Milde is a neighbourhood in the city of Bergen in Vestland county, Norway.

Milde is situated in the borough of Ytrebygda about 20 km south of the city centre of Bergen and about 2 km southeast of the village area of Hjellestad on the other side of the peninsula. As a basic statistical unit Milde had a population of 516 as of 1 January 2008.

Milde has been settled for a long time, there being evidence of cultivation of grain since around the year 100 AD, while the cultural landscape dates back to around the year 200 BC. Milde peninsula has been surrounded by water on all sides since 1996, when a channel was built between the bays of Vågsbøpollen and Vestrepollen. Arboretum and Botanical Garden of Bergen is located in Milde.

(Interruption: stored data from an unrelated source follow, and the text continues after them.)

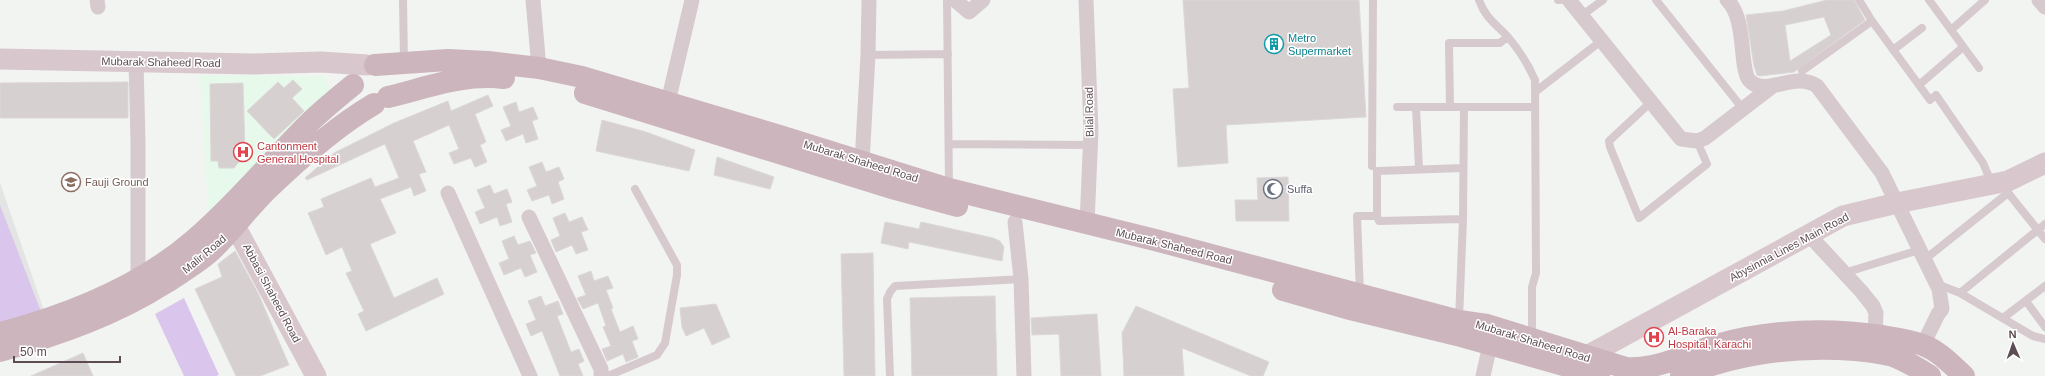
<svg xmlns="http://www.w3.org/2000/svg" width="2045" height="376" viewBox="0 0 2045 376" font-family="Arial,sans-serif">
  <style>
    .education { fill: #e3e5e4 }
    .medical { fill: #e7f9eb }
    .green { fill: #dac6ec }
    .building { fill: #d6d0d1; stroke: #dcd7d8; fill-rule: evenodd }
    .lines { fill: none; stroke-linecap: round; stroke-linejoin: round }
    .lane { stroke: #d7cacf; stroke-width: 8 }
    .street { stroke: #d7cacf; stroke-width: 15 }
    .secondary { stroke: #d8c7cd; stroke-width: 21 }
    .primary { stroke: #cdb5be; stroke-width: 22 }
    .labels { text-anchor: middle; dominant-baseline: central; stroke-width: 3; stroke-linejoin: round; paint-order: stroke }
    .culture-label { font-size: 11px; fill: #0d838f; stroke: #fff; text-anchor: start }
    .street-label { font-size: 11px; fill: #5d4c53; stroke: #fff }
    .health-label { font-size: 11px; fill: #be3a42; stroke: #fff; text-anchor: start }
    .education-label { font-size: 11px; fill: #785e54; stroke: #fff; text-anchor: start }
    .worship-label { font-size: 11px; fill: #5b616d; stroke: #fff; text-anchor: start }
  </style>
  <rect width="100%" height="100%" fill="#f2f4f2"/>
  <path class="education" d="M0 183 47 319 0 331Z"/>
  <path class="medical" d="M200 75 325 76 333 101 209 227Z"/>
  <path class="green" d="M0 205 45 322 0 334Z
    M184 298 219 375 216 376H184L155 314Z"/>
  <path class="building" d="M1183 0H1359L1366 117 1226 125 1228 163 1178 167 1173 89 1189 88Z
    M1827 0H1854L1865 20 1794 72 1760 76 1757 75 1754 66 1746 15 1783 11ZM1824 17 1831 35 1790 61 1785 25Z
    M293 80 302 89 292 98 304 111 274 139 247 111 278 82 284 88Z
    M128 82V118H0V83Z
    M243 83 245 154 234 168H219L218 161H211L210 84Z
    M488 95 493 106 475 114 486 142 480 145 487 162 475 167 471 158 454 164 449 153 459 149 449 125 413 141 426 172 419 174 426 191 414 196 411 187 380 199 396 233 370 244 394 298 437 278 444 294 366 331 358 314 364 311 346 273 352 271 342 247 326 255 308 213 324 207 321 199 371 178 375 187 399 178 385 144 307 180 305 178 334 153 394 123 448 101 451 111Z
    M516 102 519 112 533 107 538 119 532 121 538 139 526 143 523 134 506 141 501 130 511 126 503 107Z
    M602 120 646 132 695 150 689 171 596 151Z
    M717 157 774 177 770 189 714 175Z
    M542 162 546 172 559 167 564 179 558 182 564 199 552 204 549 195 532 201 527 190 537 186 529 167Z
    M1288 177 1289 221H1236L1235 200H1258L1257 178Z
    M490 185 494 194 507 189 512 202 506 204 512 222 500 226 497 217 480 224 475 212 485 208 477 190Z
    M565 213 569 222 582 217 588 230 581 232 588 250 576 254 572 245 556 252 551 240 560 236 553 218Z
    M885 222 919 229 921 222 993 238 1000 241 1004 247 1002 261 909 242 908 249 881 243Z
    M514 236 518 245 530 241 536 253 530 255 537 272 525 277 521 268 504 275 499 263 509 259 502 241Z
    M235 251 258 293 289 365 260 376H236L195 289 222 277 218 264Z
    M873 253 875 376H844L841 254Z
    M591 271 594 281 608 276 613 288 606 290 613 308 611 309 620 332 633 326 638 339 632 341 638 357 626 362 623 354 607 361 602 349 611 346 603 327 606 326 598 303 583 309 577 298 586 295 578 276Z
    M541 296 545 306 558 301 563 314 557 316 571 352 579 349 584 361 578 364 583 376H560L542 331 531 336 526 324 536 320 528 301Z
    M995 296 997 376H912L910 298Z
    M716 304 730 337 712 345 704 328 686 336 682 327 680 308Z
    M1136 306 1269 362 1263 376H1251L1182 348 1184 376H1124L1122 333Z
    M1097 314 1101 376H1061L1059 334 1032 335 1031 318Z
    M83 353 93 376H31Z"/>
  <g class="lines">
    <path class="lane" d="M403 0 404 62
      M947 0 949 188
      M1479 0C1486 19 1495 23 1508 37 1519 50 1528 64 1535 80L1536 273 1532 287V338
      M1558 0H1561
      M1656 0 1743 109
      M1859 0 1872 21 1930 100 1936 95 1983 163 1992 184
      M1929 0 1979 68
      M1581 16 1603 0
      M1951 30 1985 0
      M1893 50 1922 28
      M868 55 948 54
      M1802 71 1872 21
      M1919 85 1963 47
      M1535 92 1601 41
      M1651 102 1609 141 1610 147 1639 218 1707 164 1697 141
      M1397 107H1534
      M1416 107 1419 169
      M1450 107 1449 43H1500L1507 37
      M950 144 1090 145
      M1372 166 1373 0
      M2005 189 2045 239
      M1377 216 1379 221 1463 219
      M1924 260 2008 193
      M1844 273 1919 250
      M1937 284 1960 293 2033 336 2045 339
      M1960 293 2045 224
      M1360 294 1357 216H1377V171L1463 168
      M2026 301 2045 327
      M2003 318 2045 286
      M1459 320 1463 219 1464 107
      M608 376 657 355 665 343 677 275V265L635 189
      M890 376 887 299 890 292 895 286 1021 279"/>
    <path class="street" d="M97 0 98 7
      M533 0 539 68
      M955 0 969 12 983 0
      M1086 0 1091 131 1087 224
      M1569 0 1681 139 1697 141 1705 138 1774 85
      M1727 0C1748 19 1738 73 1751 82 1769 96 1794 71 1817 86L1882 173 1939 289 1942 309 1938 314 1923 345
      M2039 0 2045 7
      M136 62 138 142V279
      M668 102 692 0
      M862 162 868 55 869 0
      M448 193 530 376
      M529 217 601 369V376
      M1015 222 1021 279 1024 376
      M1809 235 1861 291 1873 306 1876 313 1875 335
      M1483 376 1490 345"/>
    <path class="secondary" d="M0 59 253 64 321 62 367 65
      M227 211 316 376
      M1578 364 1585 357 1843 216 1897 203 2008 181 2045 163"/>
    <path class="primary" d="M375 65 448 60 488 62 539 68 582 77 780 136 949 189 1155 240 1459 321 1487 325 1626 368C1658 370 1686 354 1716 345 1770 330 1827 328 1882 336 1895 338 1910 340 1923 345 1939 351 1952 365 1964 376
      M585 93 895 189 957 206
      M388 97C426 88 464 73 504 78
      M1283 290 1346 308 1457 335 1599 375
      M0 333C69 315 140 287 195 239 235 205 269 163 307 125 321 111 337 98 353 85
      M0 351C59 335 115 315 167 282 182 272 198 263 211 251 231 232 247 210 266 191 299 159 335 127 374 104
      M1681 376C1732 355 1784 347 1838 349 1857 350 1875 351 1893 356 1906 361 1918 368 1930 376"/>
  </g>
  <defs>
    <g id="building-ring" transform="scale(1)"><circle r="9.5" fill="#fff" stroke="#0f9aa8" stroke-width="1.5"/><path d="M-4-6H4V6H1V3H-1V6H-4ZM-2.5-4.3h1.7v1.8h-1.7ZM.8-4.3h1.7v1.8H.8ZM-2.5-1h1.7V.8h-1.7ZM.8-1h1.7V.8H.8Z" fill="#0f9aa8"/></g>
    <g id="hospital-ring" transform="scale(1)"><circle r="9.5" fill="#fff" stroke="#e0444e" stroke-width="1.5"/><path d="M-5-5h3v3.5h4V-5h3V5h-3V1.5h-4V5h-3Z" fill="#e0444e"/></g>
    <g id="school-ring" transform="scale(1)"><circle r="9.5" fill="#fff" stroke="#8d6e63" stroke-width="1.5"/><path d="M0-5L7-2L0 1L-7-2ZM-4 1L0 2.5L4 1V4Q0 6-4 4Z" fill="#8d6e63"/></g>
    <g id="mosque-ring" transform="scale(1)"><circle r="9.5" fill="#fff" stroke="#6b7280" stroke-width="1.5"/><path d="M3.5-4.9A6 6 0 1 0 3.5 4.9A5 5 0 1 1 3.5-4.9Z" fill="#6b7280"/></g>
  </defs>
  <g fill-rule="evenodd">
    <use href="#building-ring" x="1274" y="44"/>
    <use href="#hospital-ring" x="243" y="152"/>
    <use href="#school-ring" x="71" y="182"/>
    <use href="#mosque-ring" x="1273" y="189"/>
    <use href="#hospital-ring" x="1654" y="337"/>
  </g>
  <g class="labels">
    <g class="culture-label">
      <text x="1288" y="38">Metro<tspan x="1288" dy="13">Supermarket</tspan></text>
    </g>
    <g class="street-label">
      <text transform="translate(161 62) rotate(1)">Mubarak Shaheed Road</text>
      <text transform="translate(1089 112) rotate(-91)">Bilal Road</text>
      <text transform="translate(861 161) rotate(17)">Mubarak Shaheed Road</text>
      <text transform="translate(1174 246) rotate(14)">Mubarak Shaheed Road</text>
      <text transform="translate(1789 247) rotate(-28)">Abysinnia Lines Main Road</text>
      <text transform="translate(204 254) rotate(-40)">Malir Road</text>
      <text transform="translate(272 293) rotate(62)">Abbasi Shaheed Road</text>
      <text transform="translate(1533 341) rotate(17)">Mubarak Shaheed Road</text>
    </g>
    <g class="health-label">
      <text x="257" y="146">Cantonment<tspan x="257" dy="13">General Hospital</tspan></text>
      <text x="1668" y="331">Al-Baraka<tspan x="1668" dy="13">Hospital, Karachi</tspan></text>
    </g>
    <g class="education-label">
      <text x="85" y="182">Fauji Ground</text>
    </g>
    <g class="worship-label">
      <text x="1287" y="189">Suffa</text>
    </g>
  </g>
  <g transform="translate(2013 344) rotate(358)" stroke="#ffffff" stroke-width="3" paint-order="stroke">
  <path d="M0-3L7 15L0 10L-7 15Z" fill="#5d4c53"/>
  <text y="-6" font-size="11" font-weight="bold" text-anchor="middle" fill="#5d4c53">N</text>
  </g>
  <path d="M14 356v6h106v-6" fill="none" stroke="#5d4c53" stroke-width="2"/>
  <text x="20" y="356" font-size="12" fill="#5d4c53" stroke="#ffffff" stroke-width="3" paint-order="stroke">50 m</text>
</svg>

The modern neighborhood is built upon the lands of the two farms that historically have made up Milde: Store Milde and Lille Milde. The original farm was first recorded circa 1530 and was subsequently divided into two parcels, although ownership largely remained undivided until 1816. Toward the end of the Middle Ages, the property belonged to the Dominican convent in Bergen. The farms were in royal ownership from 1624 to 1639.

==Store Milde==
Store Milde is a manor house located on Hjellestad peninsula in the borough of Fana, on the north side of Fanafjorden. The manor house reached its present size during the second half of the 1600s. Bergen merchant Sander Janson (1595-1649) owned Milde from 1639. It is probable that he expanded the main building into a manor house with a landscaped garden. In 1723, the farms were foreclosed by Henrich Henrichsen Weinwich (1676-1733). Weinwich probably rebuilt part of the main building. The manor house was rebuilt in the Rococo style around 1784, when Johan Frederik Cappe (1742–1817) owned Store Milde. In 1909 Store Milde was taken over by the municipality of Fana. In 1916, architect Ole Landmark designed a restoration. Store Milde has been protected by under Norwegian Cultural Heritage since 1924.